1. Know when is right for you

Treatment for breast cancer is so harsh it can take a long time for you to regain your energy, let alone start exercising. I took things very easy during my treatment and for the two months after I stopped my radiotherapy.

I then gradually started walking my dog again and going out for longer walks. I also took a block of 'basic yoga', which was a great way to relax and build strength gradually.

Research shows losing weight slowly and steadily is the best way to keep it off and just ten minutes walking a day is a great start.

2. Find something you enjoy

Audrey doing yoga

Yoga, Zumba, the gym, walking, running, cycling, swimming… the options are endless. Try a few things until you find something you enjoy. It is so much easier when exercise lifts your mood as well as improving your health.

I love walking with my dog but I get bored easily so I listen to audiobooks while I walk and love it. It’s a little bit of time just for me, it gets me out of the house and I find it very relaxing.

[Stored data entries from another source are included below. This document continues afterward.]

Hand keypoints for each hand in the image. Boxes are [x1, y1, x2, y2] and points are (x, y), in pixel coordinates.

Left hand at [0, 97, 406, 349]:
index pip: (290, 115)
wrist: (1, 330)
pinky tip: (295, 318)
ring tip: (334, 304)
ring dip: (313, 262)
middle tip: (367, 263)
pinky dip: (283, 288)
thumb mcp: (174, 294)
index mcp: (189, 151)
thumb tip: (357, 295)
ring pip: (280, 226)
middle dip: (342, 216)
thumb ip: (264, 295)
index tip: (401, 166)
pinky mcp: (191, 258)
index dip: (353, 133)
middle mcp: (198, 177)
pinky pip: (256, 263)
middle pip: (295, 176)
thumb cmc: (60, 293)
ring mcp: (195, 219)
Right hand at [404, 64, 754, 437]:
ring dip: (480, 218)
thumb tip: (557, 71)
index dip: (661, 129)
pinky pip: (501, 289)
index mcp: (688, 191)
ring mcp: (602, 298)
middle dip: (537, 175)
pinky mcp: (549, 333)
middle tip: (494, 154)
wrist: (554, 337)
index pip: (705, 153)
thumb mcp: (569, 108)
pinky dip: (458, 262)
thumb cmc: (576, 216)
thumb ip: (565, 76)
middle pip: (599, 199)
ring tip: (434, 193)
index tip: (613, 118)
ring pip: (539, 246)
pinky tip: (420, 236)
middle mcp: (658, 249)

Paying monthly for the Audible app is much more economical than buying the books individually. 

3. Get a pal

Friends walking

This makes a huge difference for me. It is so easy to make up an excuse not to go to your class or the gym if you're on your own.

If you’ve got a friend relying on you, before you know it you’ll be in a great habit. Make sure you pick someone reliable, or you may end up ditching classes more than actually turning up.

I walk every Wednesday with a great friend of mine. We are so busy gabbing we end up walking for two hours sometimes. Even if it’s raining, we both stick on caps and a jacket and brave the weather.

4. Make it a habit

Picking set times to exercise each week really helps to get you in to an exercise habit, and will stop you having the ‘Will I? Won't I?’ debate, as it just becomes part of your daily routine. Maybe you go to yoga on a Tuesday night, or swim on a Friday morning.

Try to choose times that you will always be free and that you know you won't find an excuse to duck out of. So if you work late on a Thursday it's probably not a great night to try to squeeze in the gym too. Setting a reminder on your mobile might also help.

5. Set a goal and reward yourself

Start with something small and attainable, like trying to walk an extra 10 minutes a day three times a week, go to a pilates class every Saturday, or do a Pink Ribbon Walk for Breast Cancer Care

Try to do it for a month, even noting your progress on the calendar or in your diary. Pick a little treat if you achieve your goal like a new top or a massage. Then build up gradually, increasing your target each month.

Remember, little changes go a long way, and even just getting off your bus a few stops earlier and walking will help you improve your fitness and lose weight.